*O QUE FAZER*:
Responda com base no texto sobre a imigração em Minneapolis:
(a) Quantos agentes da imigração vão deixar Minneapolis?
(b) A colaboração com quais sistemas resultou em uma lista de alvos mais curta?
(c) Que direito Homan enfatizou ao pedir o fim da retórica extrema contra os agentes?

O czar da imigração da Casa Branca, Tom Homan, anunciou que 700 agentes da imigração deixarão Minneapolis após um mês de operações intensivas que resultaram em dois mortos. A decisão foi atribuída à ‘cooperação sem precedentes’ entre autoridades locais e federais, o que permitiu a redução do efetivo. Homan afirmou que cerca de 2.000 agentes ainda estarão ativos na área para garantir a aplicação da lei.
Durante a coletiva de imprensa, Homan reconheceu a crescente crítica pública em relação às mortes de cidadãos americanos durante as operações, mas defendeu a eficácia das ações realizadas. Ele destacou que a colaboração com os sistemas penitenciários estaduais resultou em uma lista de alvos mais curta de imigrantes indocumentados com histórico criminal. Homan também informou sobre a reestruturação das cadeias de comando entre as agências de imigração, visando melhorar a segurança pública e a confiança na atuação federal.
Apesar da redução no número de agentes, Homan reafirmou que as operações de imigração continuarão em todo o país como parte da política de deportação em massa do governo. Ele também fez um apelo para que a retórica extrema contra os agentes de imigração cesse, enfatizando o direito constitucional de protesto, mas defendendo que os oficiais devem poder realizar seu trabalho sem obstruções. A situação em Minneapolis continuará a ser monitorada conforme a cooperação local com as autoridades federais.

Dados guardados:
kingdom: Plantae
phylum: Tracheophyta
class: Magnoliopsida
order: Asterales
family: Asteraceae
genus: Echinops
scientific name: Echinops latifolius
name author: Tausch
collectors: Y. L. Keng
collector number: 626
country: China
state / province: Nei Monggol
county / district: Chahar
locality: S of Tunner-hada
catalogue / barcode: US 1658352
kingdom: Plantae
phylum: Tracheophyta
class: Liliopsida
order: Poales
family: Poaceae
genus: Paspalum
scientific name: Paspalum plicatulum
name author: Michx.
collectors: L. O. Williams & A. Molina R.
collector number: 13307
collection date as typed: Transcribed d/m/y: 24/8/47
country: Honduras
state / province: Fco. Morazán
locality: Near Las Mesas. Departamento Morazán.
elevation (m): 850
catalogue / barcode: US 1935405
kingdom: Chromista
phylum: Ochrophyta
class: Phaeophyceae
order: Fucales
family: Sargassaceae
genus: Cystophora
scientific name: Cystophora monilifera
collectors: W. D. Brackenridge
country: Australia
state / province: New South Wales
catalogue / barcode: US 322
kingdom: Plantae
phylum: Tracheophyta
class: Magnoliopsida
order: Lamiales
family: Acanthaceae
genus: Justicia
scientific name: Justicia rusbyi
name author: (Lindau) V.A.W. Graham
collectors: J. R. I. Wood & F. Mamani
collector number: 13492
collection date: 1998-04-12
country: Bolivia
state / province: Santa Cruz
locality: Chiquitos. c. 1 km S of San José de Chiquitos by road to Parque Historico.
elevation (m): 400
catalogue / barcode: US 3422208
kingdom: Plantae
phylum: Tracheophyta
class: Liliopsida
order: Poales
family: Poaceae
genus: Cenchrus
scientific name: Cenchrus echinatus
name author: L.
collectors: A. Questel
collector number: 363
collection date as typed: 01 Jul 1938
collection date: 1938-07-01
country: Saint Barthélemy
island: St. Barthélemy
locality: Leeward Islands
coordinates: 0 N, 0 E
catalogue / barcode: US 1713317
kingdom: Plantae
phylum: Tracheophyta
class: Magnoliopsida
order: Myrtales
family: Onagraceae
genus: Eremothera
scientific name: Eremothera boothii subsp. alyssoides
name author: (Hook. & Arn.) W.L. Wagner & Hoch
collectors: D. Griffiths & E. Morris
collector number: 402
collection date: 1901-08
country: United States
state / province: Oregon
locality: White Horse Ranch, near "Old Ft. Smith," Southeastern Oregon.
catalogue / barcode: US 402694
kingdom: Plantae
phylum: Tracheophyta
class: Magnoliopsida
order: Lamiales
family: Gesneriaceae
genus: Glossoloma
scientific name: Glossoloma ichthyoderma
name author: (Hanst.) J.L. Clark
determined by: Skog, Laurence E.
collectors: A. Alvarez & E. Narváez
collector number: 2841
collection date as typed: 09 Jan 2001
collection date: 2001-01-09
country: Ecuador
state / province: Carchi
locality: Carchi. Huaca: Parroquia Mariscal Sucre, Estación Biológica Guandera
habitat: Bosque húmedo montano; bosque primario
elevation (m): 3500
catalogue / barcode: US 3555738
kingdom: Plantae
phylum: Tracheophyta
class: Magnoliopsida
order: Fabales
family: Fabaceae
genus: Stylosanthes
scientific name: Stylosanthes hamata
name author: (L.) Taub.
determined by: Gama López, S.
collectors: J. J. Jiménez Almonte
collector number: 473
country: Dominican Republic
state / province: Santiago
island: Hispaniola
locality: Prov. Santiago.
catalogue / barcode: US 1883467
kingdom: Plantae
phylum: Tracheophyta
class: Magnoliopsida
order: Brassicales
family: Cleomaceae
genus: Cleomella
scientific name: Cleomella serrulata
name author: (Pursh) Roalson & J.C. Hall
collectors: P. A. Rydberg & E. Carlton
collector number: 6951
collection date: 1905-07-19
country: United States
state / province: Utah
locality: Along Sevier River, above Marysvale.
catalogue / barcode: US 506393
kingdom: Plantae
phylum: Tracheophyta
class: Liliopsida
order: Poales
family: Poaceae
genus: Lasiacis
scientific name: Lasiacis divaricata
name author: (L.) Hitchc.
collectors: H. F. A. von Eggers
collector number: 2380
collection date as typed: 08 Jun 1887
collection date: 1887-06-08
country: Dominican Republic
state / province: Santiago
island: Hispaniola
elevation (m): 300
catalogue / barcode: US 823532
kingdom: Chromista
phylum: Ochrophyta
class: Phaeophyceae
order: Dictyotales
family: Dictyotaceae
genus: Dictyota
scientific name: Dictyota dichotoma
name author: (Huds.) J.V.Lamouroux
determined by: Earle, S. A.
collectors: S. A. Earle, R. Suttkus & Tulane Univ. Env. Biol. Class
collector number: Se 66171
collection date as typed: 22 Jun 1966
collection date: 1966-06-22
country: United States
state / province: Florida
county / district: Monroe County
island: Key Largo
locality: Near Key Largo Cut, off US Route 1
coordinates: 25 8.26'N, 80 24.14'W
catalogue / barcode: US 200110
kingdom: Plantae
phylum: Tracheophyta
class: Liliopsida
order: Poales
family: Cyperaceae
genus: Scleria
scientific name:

*RESULTADO DO EXERCÍCIO*:
(a) 700 agentes.
(b) Com os sistemas penitenciários estaduais.
(c) O direito constitucional de protesto.